REQUIREMENTS → All entries must be extracted exactly, with nothing added or dropped.

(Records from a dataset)
------------------------------------
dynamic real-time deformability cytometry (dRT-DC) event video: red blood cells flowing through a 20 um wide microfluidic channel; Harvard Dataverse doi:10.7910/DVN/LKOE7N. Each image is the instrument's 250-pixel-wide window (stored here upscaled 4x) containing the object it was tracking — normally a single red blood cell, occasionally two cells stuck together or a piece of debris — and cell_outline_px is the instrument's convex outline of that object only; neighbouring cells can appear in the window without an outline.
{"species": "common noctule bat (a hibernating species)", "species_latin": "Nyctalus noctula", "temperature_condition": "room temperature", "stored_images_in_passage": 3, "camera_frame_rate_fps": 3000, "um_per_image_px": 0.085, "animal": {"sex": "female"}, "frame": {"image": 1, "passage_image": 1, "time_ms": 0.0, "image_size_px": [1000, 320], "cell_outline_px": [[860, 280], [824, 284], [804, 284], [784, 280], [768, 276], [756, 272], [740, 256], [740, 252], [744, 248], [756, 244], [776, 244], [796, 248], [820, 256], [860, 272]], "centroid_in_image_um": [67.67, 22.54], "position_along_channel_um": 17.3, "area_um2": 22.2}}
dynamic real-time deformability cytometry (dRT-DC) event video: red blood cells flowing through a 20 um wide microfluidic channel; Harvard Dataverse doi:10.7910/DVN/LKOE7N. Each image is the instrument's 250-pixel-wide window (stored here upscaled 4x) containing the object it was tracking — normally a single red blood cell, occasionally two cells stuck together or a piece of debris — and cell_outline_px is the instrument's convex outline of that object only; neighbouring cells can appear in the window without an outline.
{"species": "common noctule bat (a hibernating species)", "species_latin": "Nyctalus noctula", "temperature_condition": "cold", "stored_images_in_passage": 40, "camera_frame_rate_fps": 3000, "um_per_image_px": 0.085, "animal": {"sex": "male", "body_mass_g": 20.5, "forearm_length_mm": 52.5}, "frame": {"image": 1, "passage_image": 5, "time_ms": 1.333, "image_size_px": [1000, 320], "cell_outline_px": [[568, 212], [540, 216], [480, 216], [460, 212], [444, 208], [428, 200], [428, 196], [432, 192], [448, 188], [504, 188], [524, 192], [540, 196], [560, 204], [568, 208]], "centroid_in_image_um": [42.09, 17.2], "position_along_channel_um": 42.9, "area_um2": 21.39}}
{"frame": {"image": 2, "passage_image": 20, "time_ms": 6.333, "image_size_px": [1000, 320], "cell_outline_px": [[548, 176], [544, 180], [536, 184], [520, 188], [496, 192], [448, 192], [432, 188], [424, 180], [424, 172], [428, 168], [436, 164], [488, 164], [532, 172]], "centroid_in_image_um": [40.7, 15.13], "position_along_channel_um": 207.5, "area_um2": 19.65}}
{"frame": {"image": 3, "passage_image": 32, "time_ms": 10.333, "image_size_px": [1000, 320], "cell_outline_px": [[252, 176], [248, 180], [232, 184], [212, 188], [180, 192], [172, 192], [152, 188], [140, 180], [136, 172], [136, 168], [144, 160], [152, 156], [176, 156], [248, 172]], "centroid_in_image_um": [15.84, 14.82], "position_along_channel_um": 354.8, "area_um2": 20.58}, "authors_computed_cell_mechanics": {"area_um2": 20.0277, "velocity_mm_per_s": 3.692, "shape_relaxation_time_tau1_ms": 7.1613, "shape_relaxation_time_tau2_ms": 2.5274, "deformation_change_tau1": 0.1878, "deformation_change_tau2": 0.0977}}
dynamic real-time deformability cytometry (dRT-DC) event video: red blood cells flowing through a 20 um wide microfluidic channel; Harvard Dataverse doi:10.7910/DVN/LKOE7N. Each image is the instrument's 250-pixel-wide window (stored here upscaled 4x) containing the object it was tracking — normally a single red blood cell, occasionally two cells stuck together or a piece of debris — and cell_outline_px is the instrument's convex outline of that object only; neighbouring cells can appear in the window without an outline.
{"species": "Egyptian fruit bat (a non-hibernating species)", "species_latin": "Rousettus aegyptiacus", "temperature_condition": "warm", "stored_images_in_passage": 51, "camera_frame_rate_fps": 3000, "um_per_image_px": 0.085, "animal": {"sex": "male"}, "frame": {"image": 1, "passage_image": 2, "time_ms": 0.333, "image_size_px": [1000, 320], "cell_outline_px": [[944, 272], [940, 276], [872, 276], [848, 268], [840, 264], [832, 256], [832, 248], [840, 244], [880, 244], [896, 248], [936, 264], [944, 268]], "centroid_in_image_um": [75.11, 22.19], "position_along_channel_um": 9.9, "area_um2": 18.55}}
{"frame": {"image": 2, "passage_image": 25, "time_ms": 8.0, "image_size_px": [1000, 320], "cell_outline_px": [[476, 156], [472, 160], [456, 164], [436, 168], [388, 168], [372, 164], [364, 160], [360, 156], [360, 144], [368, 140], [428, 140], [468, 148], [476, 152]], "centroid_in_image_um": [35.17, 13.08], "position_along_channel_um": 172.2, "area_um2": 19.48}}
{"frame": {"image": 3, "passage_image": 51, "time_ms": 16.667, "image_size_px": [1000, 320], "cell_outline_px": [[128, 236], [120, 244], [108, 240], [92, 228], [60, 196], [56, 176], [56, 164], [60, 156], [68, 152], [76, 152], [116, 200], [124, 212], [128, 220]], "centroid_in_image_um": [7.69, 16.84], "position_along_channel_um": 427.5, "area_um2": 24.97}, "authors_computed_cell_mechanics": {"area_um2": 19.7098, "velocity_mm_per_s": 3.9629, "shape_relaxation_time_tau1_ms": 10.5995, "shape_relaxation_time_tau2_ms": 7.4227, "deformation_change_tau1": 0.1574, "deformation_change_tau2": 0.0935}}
------------------------------------
TASK RESULT →
dynamic real-time deformability cytometry (dRT-DC) event video: red blood cells flowing through a 20 um wide microfluidic channel; Harvard Dataverse doi:10.7910/DVN/LKOE7N. Each image is the instrument's 250-pixel-wide window (stored here upscaled 4x) containing the object it was tracking — normally a single red blood cell, occasionally two cells stuck together or a piece of debris — and cell_outline_px is the instrument's convex outline of that object only; neighbouring cells can appear in the window without an outline.
{"species": "common noctule bat (a hibernating species)", "species_latin": "Nyctalus noctula", "temperature_condition": "room temperature", "stored_images_in_passage": 3, "camera_frame_rate_fps": 3000, "um_per_image_px": 0.085, "animal": {"sex": "female"}, "frame": {"image": 1, "passage_image": 1, "time_ms": 0.0, "image_size_px": [1000, 320], "cell_outline_px": [[860, 280], [824, 284], [804, 284], [784, 280], [768, 276], [756, 272], [740, 256], [740, 252], [744, 248], [756, 244], [776, 244], [796, 248], [820, 256], [860, 272]], "centroid_in_image_um": [67.67, 22.54], "position_along_channel_um": 17.3, "area_um2": 22.2}}
dynamic real-time deformability cytometry (dRT-DC) event video: red blood cells flowing through a 20 um wide microfluidic channel; Harvard Dataverse doi:10.7910/DVN/LKOE7N. Each image is the instrument's 250-pixel-wide window (stored here upscaled 4x) containing the object it was tracking — normally a single red blood cell, occasionally two cells stuck together or a piece of debris — and cell_outline_px is the instrument's convex outline of that object only; neighbouring cells can appear in the window without an outline.
{"species": "common noctule bat (a hibernating species)", "species_latin": "Nyctalus noctula", "temperature_condition": "cold", "stored_images_in_passage": 40, "camera_frame_rate_fps": 3000, "um_per_image_px": 0.085, "animal": {"sex": "male", "body_mass_g": 20.5, "forearm_length_mm": 52.5}, "frame": {"image": 1, "passage_image": 5, "time_ms": 1.333, "image_size_px": [1000, 320], "cell_outline_px": [[568, 212], [540, 216], [480, 216], [460, 212], [444, 208], [428, 200], [428, 196], [432, 192], [448, 188], [504, 188], [524, 192], [540, 196], [560, 204], [568, 208]], "centroid_in_image_um": [42.09, 17.2], "position_along_channel_um": 42.9, "area_um2": 21.39}}
{"frame": {"image": 2, "passage_image": 20, "time_ms": 6.333, "image_size_px": [1000, 320], "cell_outline_px": [[548, 176], [544, 180], [536, 184], [520, 188], [496, 192], [448, 192], [432, 188], [424, 180], [424, 172], [428, 168], [436, 164], [488, 164], [532, 172]], "centroid_in_image_um": [40.7, 15.13], "position_along_channel_um": 207.5, "area_um2": 19.65}}
{"frame": {"image": 3, "passage_image": 32, "time_ms": 10.333, "image_size_px": [1000, 320], "cell_outline_px": [[252, 176], [248, 180], [232, 184], [212, 188], [180, 192], [172, 192], [152, 188], [140, 180], [136, 172], [136, 168], [144, 160], [152, 156], [176, 156], [248, 172]], "centroid_in_image_um": [15.84, 14.82], "position_along_channel_um": 354.8, "area_um2": 20.58}, "authors_computed_cell_mechanics": {"area_um2": 20.0277, "velocity_mm_per_s": 3.692, "shape_relaxation_time_tau1_ms": 7.1613, "shape_relaxation_time_tau2_ms": 2.5274, "deformation_change_tau1": 0.1878, "deformation_change_tau2": 0.0977}}
dynamic real-time deformability cytometry (dRT-DC) event video: red blood cells flowing through a 20 um wide microfluidic channel; Harvard Dataverse doi:10.7910/DVN/LKOE7N. Each image is the instrument's 250-pixel-wide window (stored here upscaled 4x) containing the object it was tracking — normally a single red blood cell, occasionally two cells stuck together or a piece of debris — and cell_outline_px is the instrument's convex outline of that object only; neighbouring cells can appear in the window without an outline.
{"species": "Egyptian fruit bat (a non-hibernating species)", "species_latin": "Rousettus aegyptiacus", "temperature_condition": "warm", "stored_images_in_passage": 51, "camera_frame_rate_fps": 3000, "um_per_image_px": 0.085, "animal": {"sex": "male"}, "frame": {"image": 1, "passage_image": 2, "time_ms": 0.333, "image_size_px": [1000, 320], "cell_outline_px": [[944, 272], [940, 276], [872, 276], [848, 268], [840, 264], [832, 256], [832, 248], [840, 244], [880, 244], [896, 248], [936, 264], [944, 268]], "centroid_in_image_um": [75.11, 22.19], "position_along_channel_um": 9.9, "area_um2": 18.55}}
{"frame": {"image": 2, "passage_image": 25, "time_ms": 8.0, "image_size_px": [1000, 320], "cell_outline_px": [[476, 156], [472, 160], [456, 164], [436, 168], [388, 168], [372, 164], [364, 160], [360, 156], [360, 144], [368, 140], [428, 140], [468, 148], [476, 152]], "centroid_in_image_um": [35.17, 13.08], "position_along_channel_um": 172.2, "area_um2": 19.48}}
{"frame": {"image": 3, "passage_image": 51, "time_ms": 16.667, "image_size_px": [1000, 320], "cell_outline_px": [[128, 236], [120, 244], [108, 240], [92, 228], [60, 196], [56, 176], [56, 164], [60, 156], [68, 152], [76, 152], [116, 200], [124, 212], [128, 220]], "centroid_in_image_um": [7.69, 16.84], "position_along_channel_um": 427.5, "area_um2": 24.97}, "authors_computed_cell_mechanics": {"area_um2": 19.7098, "velocity_mm_per_s": 3.9629, "shape_relaxation_time_tau1_ms": 10.5995, "shape_relaxation_time_tau2_ms": 7.4227, "deformation_change_tau1": 0.1574, "deformation_change_tau2": 0.0935}}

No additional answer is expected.